West of Skykomish it gets very tricky on US 2. Do NOT attempt on a weekend.
Traffic is heavy in general, but 2X or 3X - especially on Sunday afternoons westbound.

Offline jamawani

Re: Crossing the Palouse in summer
« Reply #7 on: July 13, 2023, 04:32:52 pm »
PS -

Here are two more segments.
US 2 west of Skykomish is very, very tricky.
Do not ride on the weekend, especially do not ride westbound on Sunday.
The highway has a tunnel, narrow bridges, sections with little to no shoulders,
plus, guardrails which force you into the travel lanes when there is a small shoulder.
The best time to ride from Skykomish to Sultan (30 miles) is between 8a and noon.
Make sure to take Reiter Road out of Index.

Sultan to Monroe to Everett has better back road options.
Still, you are getting into a more populated region.

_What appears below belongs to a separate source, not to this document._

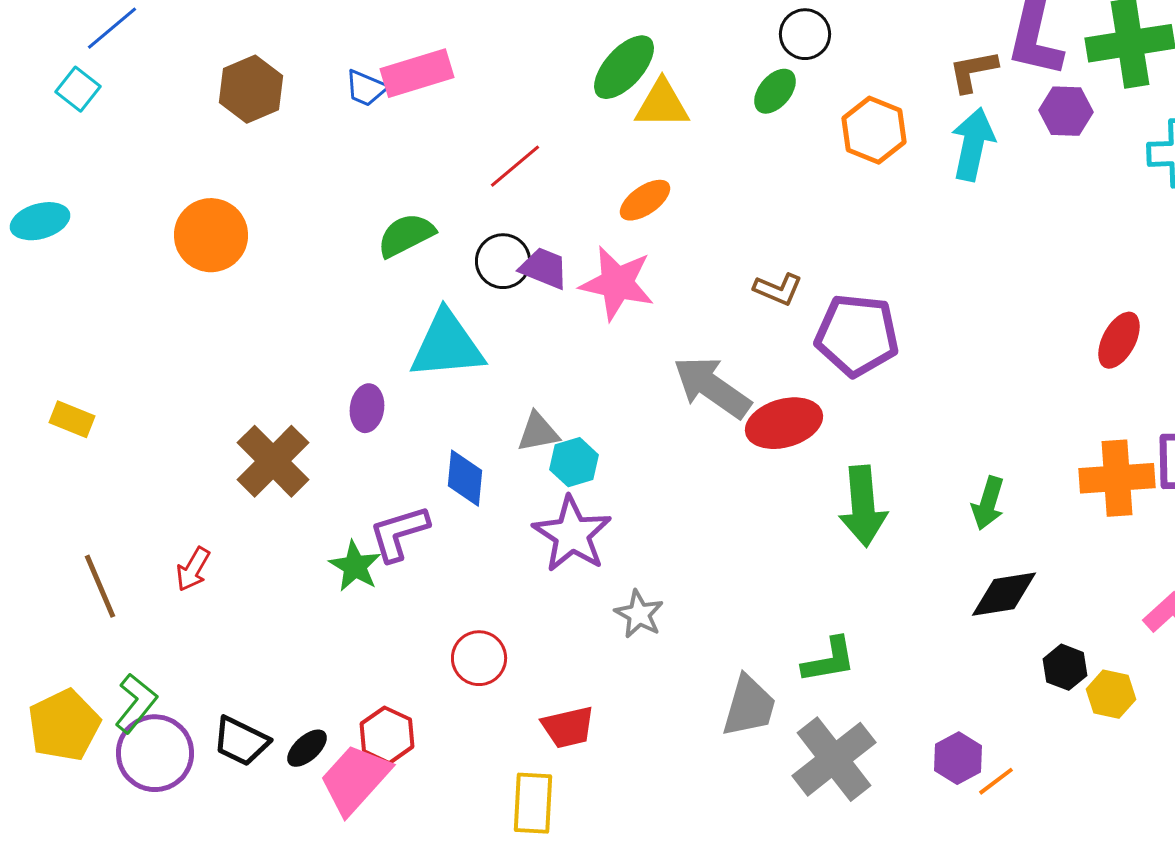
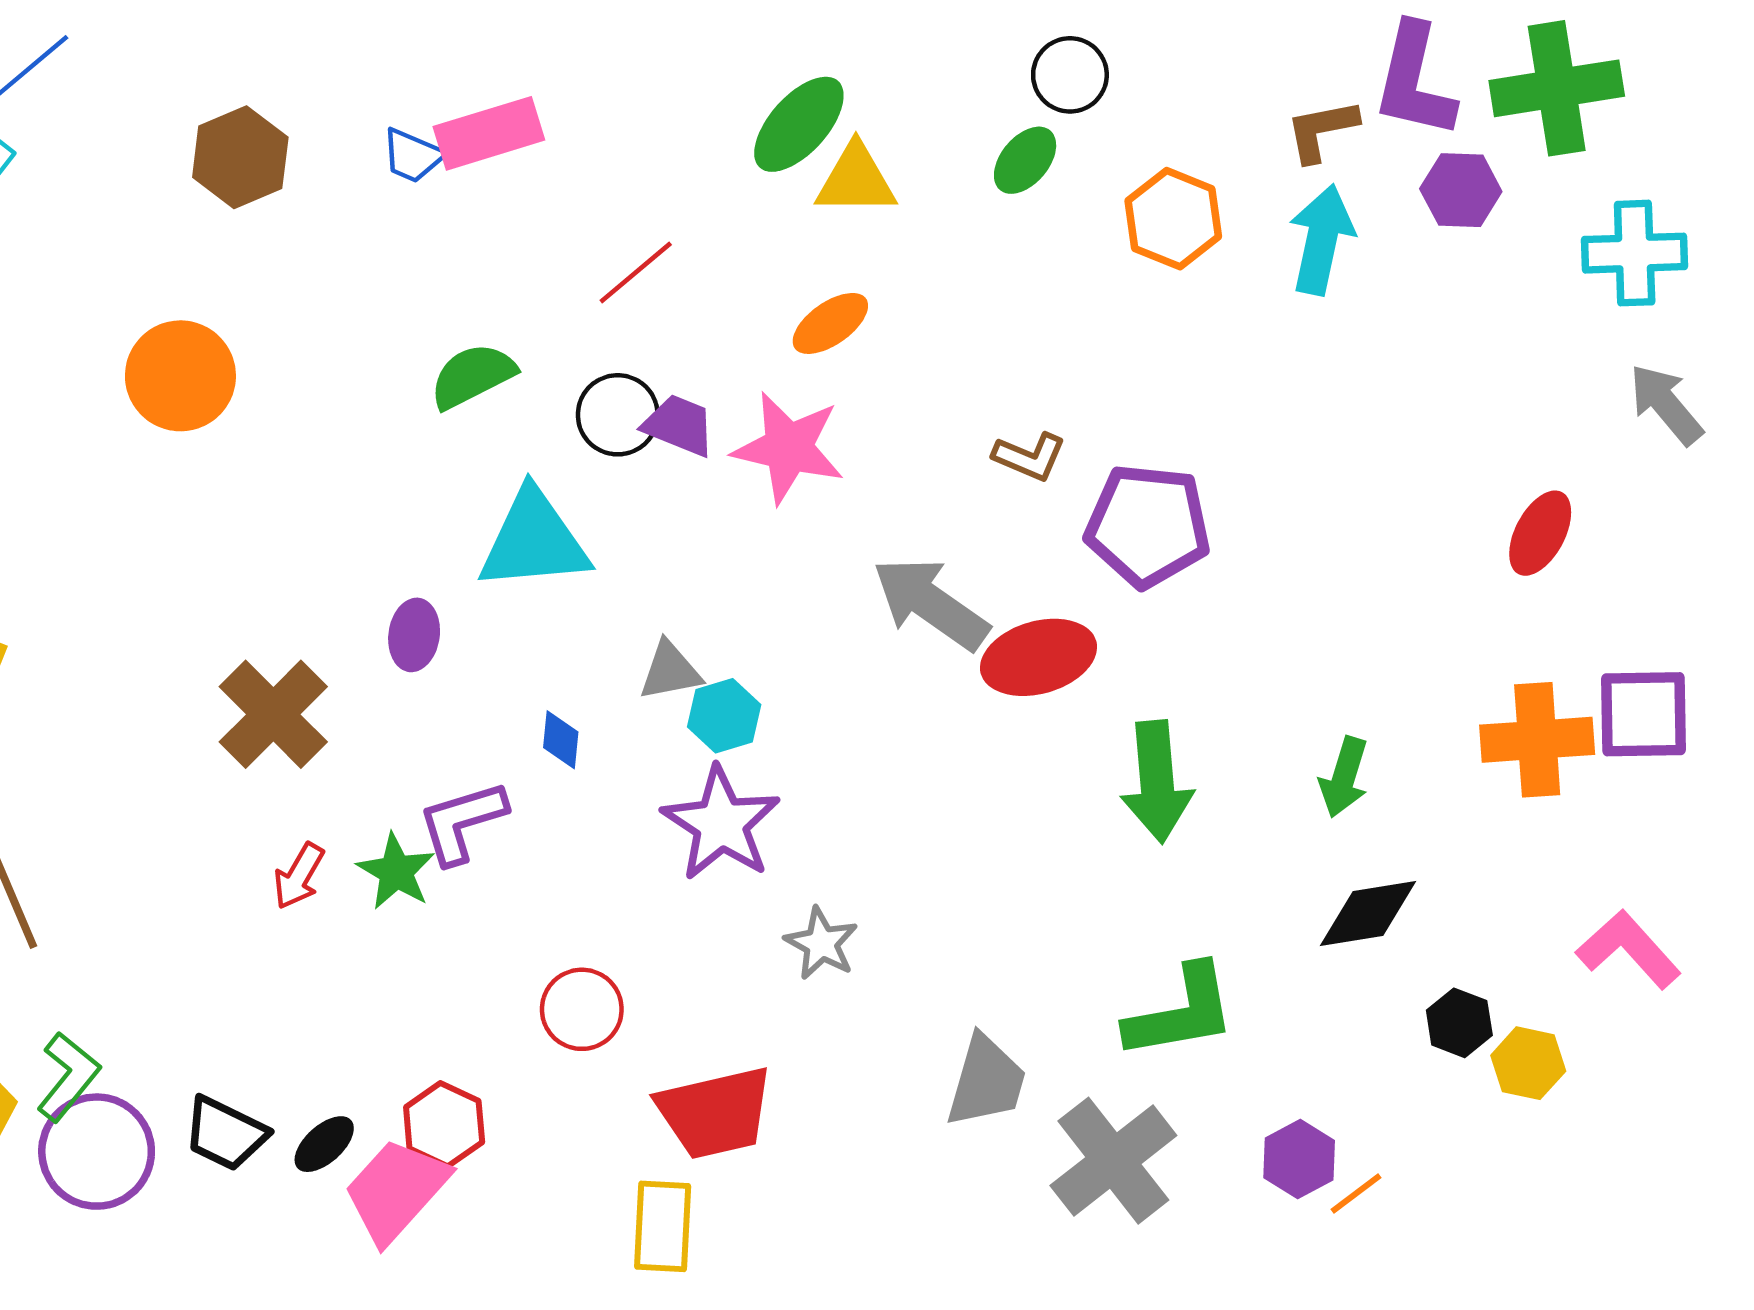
blue diamond: (465, 478) -> (561, 740), size x0.7
red arrow: (193, 569) -> (299, 876), moved
green L-shape: (829, 660) -> (1181, 1012), moved, size x1.4
red trapezoid: (568, 727) -> (715, 1113), size x1.5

https://ridewithgps.com/routes/43646555
https://ridewithgps.com/routes/43646621

Offline DonKahn1

Re: Crossing the Palouse in summer
« Reply #8 on: July 18, 2023, 12:31:33 pm »
Thanks for all your helpful information on the hwy 2 route.  I made it safely out to the Olympic Peninsula.  Your descriptions of the narrrow shoulders near Skikomish were spot on.  After a couple of days on the Olympic Peninsula, I am planning on taking the ferry to Victoria, and then cycling on to Banf and Jasper.  Hope to take the via rail east from Jasper to Ontario, and then cycle home to northern Minnesota
Thanks again for your helpful route descriptions

Offline jamawani

Re: Crossing the Palouse in summer
« Reply #9 on: July 18, 2023, 12:41:14 pm »
You are most welcome.  Jama

Offline Ty0604

Re: Crossing the Palouse in summer
« Reply #10 on: July 19, 2023, 04:08:15 pm »
Hello,
I am currently on a cross country trip from Washington DC to the Olympic Peninsula.  Since I am a proud 1986 graduate of the University of Idaho, I am stopping in Moscow Idaho in a day or two.

Hey Don! In the future consider riding the Palouse to Cascade State Park Trail, which will soon be the longest Rails to Trails Route in the USA, replacing the Katy Trail in Missouri.

https://www.parks.wa.gov/521/Palouse-to-Cascades-Trail

Graduated from Washington State in 2015 and miss the Palouse so very much. I dated a girl who went to UI and I rode the trail between Pullman and Moscow fairly often. I purchased my first bike at the LBS in Pullman and that’s where I got hooked on bicycle touring.